Reading text -
Sounds though right? Fortunately assembly isn’t as bad as you might think. Its estimated that 14 assembly instructions account for 90% of all code. With the top 5 instruction accounting for 64% of the total code. Here we can see that the number of assembly instructions we need to know is very accessible. For the curious, those 5 instructions are; MOV, PUSH, POP, CALL and CMP.
x86 Architecture
Malware is usually stored in binary, when we disassemble malware we take the binary is an input into our disassembled to output the assembly language code that we can review. This can be difficult as Assembly is a category of different languages depending on the processor in use. x86 Architecture and its associated language are the most common and what we will learn about here but others include; x64, SPARC, PowerPC, MIPS and ARM.
Most modern computer architectures including x86 use the Von Neumann architecture which has 3 components – the CPU that executes the code, fast and volatile Main Memory that stores all data and code that has been called and an I/O system that interfaces with hard drives, monitors and peripherals.

- The Control Unit get instructions from the ram using one of the CPU’s Register’s, which act as an instruction pointer to store the address of the instruction to execute.
- The registers act as basic data storage units and are very fast compared to RAM. It allows the CPU to fetch and store instructions faster.
- The Arithmetic Logic Unit executes the instructions and store the results.
Main memory can be divided into 4 main sections; DATA – which holds alues that are put in place when the program is initially loaded such as static values or global variables; CODE – which includes the instructions fetched by the CPU to be executed, this controls what the program does; HEAP which is used for dynamic memory allocation and elimination where the contents change frequently during execution; STACK – which is used for local variables, parameters and is used to control the program flow.
CISC vs RISC
CISC and RISC are two types of processor. Intel uses a software centric ISA called CISC, Complex Instruction Set Computer which has many special purpose instructions and a given compiler we may never use. We just need to know how to use the manual. It has variable length instructions between 1 and 15 bytes long. RISC ISA’s such as ARM on the other hand is Hardware Centric with more registers and fewer, fixed-size instructions.
Endian
Endianess comes in two flavours, Little Endian where bytes are stored with the little end first. This can be seen with the byte 0x12345678 which would be stored 0x78563412. Intel uses Little Endian. Big Endian on the other hand would stored 0x12345678 as is. This can be important to be aware of as malware changes from Big to little Endian during its life time as over the network Big Endian tends to be used and on the OS(Intel), little Endian is used.

Goal 1 - Please reproduce the passage on x86 assembly word for word, starting with "Most modern computer" and going on through "store the results.".
Goal 2 - Convert only the listing lines starting with the line with "scientific name: Blitum californicum" and going on through the line with "genus: Chaetodon", both included, into a JSON list of strings with one string per line and blank lines left out.

Data listing -

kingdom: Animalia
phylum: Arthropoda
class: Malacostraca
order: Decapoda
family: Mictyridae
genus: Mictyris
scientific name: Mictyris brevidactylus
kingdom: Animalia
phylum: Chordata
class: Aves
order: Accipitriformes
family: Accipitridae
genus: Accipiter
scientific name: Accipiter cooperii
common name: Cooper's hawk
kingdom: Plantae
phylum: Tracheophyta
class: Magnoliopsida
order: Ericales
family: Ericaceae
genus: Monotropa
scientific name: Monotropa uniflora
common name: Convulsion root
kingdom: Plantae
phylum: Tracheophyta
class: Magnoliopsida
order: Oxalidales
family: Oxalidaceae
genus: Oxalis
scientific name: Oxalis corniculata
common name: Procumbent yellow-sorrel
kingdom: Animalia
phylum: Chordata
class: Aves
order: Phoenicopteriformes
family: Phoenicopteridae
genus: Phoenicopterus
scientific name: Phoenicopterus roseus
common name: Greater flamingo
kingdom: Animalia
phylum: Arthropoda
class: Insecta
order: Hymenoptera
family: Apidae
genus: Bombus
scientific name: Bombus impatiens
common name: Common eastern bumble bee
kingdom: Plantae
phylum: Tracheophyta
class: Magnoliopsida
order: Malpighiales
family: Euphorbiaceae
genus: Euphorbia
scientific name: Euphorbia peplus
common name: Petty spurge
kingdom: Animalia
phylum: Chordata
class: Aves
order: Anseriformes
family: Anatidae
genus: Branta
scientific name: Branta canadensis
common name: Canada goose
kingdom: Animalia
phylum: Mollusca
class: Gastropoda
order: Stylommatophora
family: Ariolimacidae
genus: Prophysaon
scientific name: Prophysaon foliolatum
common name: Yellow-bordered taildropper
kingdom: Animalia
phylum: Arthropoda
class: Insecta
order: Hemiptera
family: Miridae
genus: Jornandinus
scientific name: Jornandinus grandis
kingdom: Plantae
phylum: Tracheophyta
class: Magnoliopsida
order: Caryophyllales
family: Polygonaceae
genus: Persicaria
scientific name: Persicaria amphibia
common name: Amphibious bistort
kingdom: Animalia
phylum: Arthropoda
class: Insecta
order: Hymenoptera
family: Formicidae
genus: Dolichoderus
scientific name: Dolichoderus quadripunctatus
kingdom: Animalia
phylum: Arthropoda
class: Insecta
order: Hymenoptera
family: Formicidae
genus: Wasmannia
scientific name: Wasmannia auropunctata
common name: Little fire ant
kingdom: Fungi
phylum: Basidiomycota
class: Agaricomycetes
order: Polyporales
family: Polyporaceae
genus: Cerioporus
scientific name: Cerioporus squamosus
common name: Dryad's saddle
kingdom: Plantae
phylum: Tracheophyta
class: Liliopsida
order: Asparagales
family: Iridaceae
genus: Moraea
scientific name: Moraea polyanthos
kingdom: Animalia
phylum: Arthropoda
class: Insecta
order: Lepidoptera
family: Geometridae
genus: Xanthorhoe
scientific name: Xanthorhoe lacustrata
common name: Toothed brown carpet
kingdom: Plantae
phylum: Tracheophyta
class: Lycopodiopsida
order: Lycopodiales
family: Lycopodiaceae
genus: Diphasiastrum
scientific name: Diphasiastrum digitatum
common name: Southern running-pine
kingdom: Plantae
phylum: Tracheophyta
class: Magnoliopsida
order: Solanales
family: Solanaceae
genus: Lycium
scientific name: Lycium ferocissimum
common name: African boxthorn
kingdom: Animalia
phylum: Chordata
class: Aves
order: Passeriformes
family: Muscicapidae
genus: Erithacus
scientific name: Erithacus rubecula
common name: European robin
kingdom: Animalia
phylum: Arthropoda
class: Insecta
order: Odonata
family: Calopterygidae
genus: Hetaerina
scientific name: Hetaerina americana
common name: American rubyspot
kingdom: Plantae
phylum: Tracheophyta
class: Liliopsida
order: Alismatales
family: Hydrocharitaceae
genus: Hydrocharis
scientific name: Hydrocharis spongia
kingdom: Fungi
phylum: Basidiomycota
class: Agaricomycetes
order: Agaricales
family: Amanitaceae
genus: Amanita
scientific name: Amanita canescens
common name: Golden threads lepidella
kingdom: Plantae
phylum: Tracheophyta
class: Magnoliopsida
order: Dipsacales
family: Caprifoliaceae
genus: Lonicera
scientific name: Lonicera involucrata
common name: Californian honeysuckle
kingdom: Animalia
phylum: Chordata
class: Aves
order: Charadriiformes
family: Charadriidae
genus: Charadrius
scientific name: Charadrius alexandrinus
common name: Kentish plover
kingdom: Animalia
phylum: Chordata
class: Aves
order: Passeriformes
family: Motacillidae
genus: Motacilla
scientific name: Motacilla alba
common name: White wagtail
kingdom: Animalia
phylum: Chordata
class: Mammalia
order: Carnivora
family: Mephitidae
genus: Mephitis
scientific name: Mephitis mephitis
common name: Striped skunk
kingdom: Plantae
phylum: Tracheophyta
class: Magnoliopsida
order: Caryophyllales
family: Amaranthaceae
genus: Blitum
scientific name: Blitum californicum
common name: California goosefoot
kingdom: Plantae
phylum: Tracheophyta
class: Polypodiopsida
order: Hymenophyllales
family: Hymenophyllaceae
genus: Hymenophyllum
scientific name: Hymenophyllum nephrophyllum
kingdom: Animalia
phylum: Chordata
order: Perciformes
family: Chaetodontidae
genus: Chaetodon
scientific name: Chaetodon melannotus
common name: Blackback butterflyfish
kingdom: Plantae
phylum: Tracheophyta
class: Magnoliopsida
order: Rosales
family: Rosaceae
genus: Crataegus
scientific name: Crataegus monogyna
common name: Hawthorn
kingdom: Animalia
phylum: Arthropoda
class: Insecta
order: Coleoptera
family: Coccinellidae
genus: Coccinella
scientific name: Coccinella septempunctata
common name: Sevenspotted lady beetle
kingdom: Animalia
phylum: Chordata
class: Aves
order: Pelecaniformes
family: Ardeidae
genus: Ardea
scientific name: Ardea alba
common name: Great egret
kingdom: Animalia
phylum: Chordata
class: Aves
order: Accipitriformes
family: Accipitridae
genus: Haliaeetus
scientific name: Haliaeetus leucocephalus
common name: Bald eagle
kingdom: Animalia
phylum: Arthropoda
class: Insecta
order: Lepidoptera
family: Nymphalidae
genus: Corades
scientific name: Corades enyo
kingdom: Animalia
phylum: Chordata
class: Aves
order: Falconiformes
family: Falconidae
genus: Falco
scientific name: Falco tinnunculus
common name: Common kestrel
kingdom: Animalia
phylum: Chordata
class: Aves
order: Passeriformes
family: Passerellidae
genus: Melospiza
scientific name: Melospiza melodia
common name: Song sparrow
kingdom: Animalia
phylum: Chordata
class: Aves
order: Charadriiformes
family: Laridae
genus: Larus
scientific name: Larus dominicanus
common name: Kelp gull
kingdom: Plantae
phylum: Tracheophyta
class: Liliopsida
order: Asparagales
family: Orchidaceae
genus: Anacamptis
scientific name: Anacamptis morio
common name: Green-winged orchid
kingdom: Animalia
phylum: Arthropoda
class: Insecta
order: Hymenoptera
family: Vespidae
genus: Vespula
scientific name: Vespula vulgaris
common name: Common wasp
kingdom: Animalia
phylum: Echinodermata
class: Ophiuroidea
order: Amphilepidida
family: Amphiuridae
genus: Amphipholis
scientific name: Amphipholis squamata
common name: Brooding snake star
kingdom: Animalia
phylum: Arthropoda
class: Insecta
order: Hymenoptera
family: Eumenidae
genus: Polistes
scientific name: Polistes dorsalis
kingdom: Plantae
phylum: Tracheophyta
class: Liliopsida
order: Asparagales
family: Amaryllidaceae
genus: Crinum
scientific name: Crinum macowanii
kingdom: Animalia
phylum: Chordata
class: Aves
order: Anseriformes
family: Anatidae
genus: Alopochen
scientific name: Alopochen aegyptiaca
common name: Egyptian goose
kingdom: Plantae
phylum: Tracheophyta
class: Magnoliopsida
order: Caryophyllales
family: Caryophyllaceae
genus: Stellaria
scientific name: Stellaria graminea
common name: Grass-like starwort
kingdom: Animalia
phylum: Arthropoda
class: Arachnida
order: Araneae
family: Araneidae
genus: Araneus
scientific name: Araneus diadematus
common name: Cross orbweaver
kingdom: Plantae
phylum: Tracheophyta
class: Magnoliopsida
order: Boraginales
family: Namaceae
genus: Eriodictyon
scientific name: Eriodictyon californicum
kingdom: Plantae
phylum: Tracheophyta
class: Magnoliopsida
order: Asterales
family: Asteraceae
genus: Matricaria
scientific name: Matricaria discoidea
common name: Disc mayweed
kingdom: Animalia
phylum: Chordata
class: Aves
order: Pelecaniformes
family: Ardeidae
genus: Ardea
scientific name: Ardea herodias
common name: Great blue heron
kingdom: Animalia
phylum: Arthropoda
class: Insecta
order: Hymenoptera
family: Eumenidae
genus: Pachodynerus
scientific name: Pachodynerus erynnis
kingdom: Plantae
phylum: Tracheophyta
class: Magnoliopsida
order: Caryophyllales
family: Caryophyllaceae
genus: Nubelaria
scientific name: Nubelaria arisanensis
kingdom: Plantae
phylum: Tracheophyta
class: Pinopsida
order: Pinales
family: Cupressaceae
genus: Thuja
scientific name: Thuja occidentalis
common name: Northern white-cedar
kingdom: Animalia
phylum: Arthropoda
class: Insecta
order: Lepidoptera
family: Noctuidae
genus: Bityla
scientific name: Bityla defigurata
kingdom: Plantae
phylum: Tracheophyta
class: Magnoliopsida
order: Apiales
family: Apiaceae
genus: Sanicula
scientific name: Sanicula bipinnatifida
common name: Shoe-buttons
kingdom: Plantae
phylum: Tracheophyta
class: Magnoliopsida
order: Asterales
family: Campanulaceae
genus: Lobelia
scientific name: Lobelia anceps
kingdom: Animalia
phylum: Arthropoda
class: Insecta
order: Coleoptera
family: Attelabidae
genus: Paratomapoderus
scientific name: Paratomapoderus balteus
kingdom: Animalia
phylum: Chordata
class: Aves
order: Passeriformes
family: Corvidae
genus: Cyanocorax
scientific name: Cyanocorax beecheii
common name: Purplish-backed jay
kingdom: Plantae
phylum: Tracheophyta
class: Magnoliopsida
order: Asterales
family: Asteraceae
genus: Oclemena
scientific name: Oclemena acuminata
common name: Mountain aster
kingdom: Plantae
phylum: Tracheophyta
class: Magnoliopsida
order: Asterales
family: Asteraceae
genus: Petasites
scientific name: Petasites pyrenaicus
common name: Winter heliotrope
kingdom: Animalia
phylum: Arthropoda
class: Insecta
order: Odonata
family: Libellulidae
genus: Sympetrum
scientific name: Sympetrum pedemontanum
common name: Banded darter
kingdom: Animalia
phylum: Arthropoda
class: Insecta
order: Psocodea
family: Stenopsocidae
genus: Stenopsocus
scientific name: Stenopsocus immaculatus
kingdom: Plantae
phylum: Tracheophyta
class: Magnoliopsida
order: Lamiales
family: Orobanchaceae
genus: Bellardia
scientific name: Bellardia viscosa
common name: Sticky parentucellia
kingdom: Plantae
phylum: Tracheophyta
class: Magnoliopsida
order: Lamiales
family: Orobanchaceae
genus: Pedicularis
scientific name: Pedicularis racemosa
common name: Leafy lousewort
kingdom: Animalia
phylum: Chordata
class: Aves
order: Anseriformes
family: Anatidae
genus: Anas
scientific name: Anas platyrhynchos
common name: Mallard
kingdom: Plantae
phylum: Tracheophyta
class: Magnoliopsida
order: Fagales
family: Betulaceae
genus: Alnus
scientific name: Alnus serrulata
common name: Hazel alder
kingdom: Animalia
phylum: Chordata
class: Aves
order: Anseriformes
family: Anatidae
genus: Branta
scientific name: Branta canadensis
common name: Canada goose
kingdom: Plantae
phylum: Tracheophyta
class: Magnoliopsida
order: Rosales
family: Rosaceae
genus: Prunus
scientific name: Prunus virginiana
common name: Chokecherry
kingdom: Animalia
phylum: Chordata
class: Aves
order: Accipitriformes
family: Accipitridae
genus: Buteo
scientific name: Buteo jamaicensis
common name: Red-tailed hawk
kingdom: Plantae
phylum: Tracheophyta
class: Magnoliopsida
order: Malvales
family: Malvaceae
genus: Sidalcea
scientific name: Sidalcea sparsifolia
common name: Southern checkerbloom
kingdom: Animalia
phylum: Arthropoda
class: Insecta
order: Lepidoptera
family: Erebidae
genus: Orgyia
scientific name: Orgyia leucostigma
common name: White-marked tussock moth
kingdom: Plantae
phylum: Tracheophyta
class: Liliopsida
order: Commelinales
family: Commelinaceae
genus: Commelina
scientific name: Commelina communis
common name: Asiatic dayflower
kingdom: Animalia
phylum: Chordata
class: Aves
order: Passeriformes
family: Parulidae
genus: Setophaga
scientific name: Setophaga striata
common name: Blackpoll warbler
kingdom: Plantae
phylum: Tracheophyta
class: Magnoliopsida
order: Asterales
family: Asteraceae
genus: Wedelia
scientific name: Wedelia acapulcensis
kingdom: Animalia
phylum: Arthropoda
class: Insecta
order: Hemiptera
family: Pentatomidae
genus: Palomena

Problem solution 1 -
Most modern computer architectures including x86 use the Von Neumann architecture which has 3 components – the CPU that executes the code, fast and volatile Main Memory that stores all data and code that has been called and an I/O system that interfaces with hard drives, monitors and peripherals.

- The Control Unit get instructions from the ram using one of the CPU’s Register’s, which act as an instruction pointer to store the address of the instruction to execute.
- The registers act as basic data storage units and are very fast compared to RAM. It allows the CPU to fetch and store instructions faster.
- The Arithmetic Logic Unit executes the instructions and store the results.

Problem solution 2 -
[
  "scientific name: Blitum californicum",
  "common name: California goosefoot",
  "kingdom: Plantae",
  "phylum: Tracheophyta",
  "class: Polypodiopsida",
  "order: Hymenophyllales",
  "family: Hymenophyllaceae",
  "genus: Hymenophyllum",
  "scientific name: Hymenophyllum nephrophyllum",
  "kingdom: Animalia",
  "phylum: Chordata",
  "order: Perciformes",
  "family: Chaetodontidae",
  "genus: Chaetodon"
]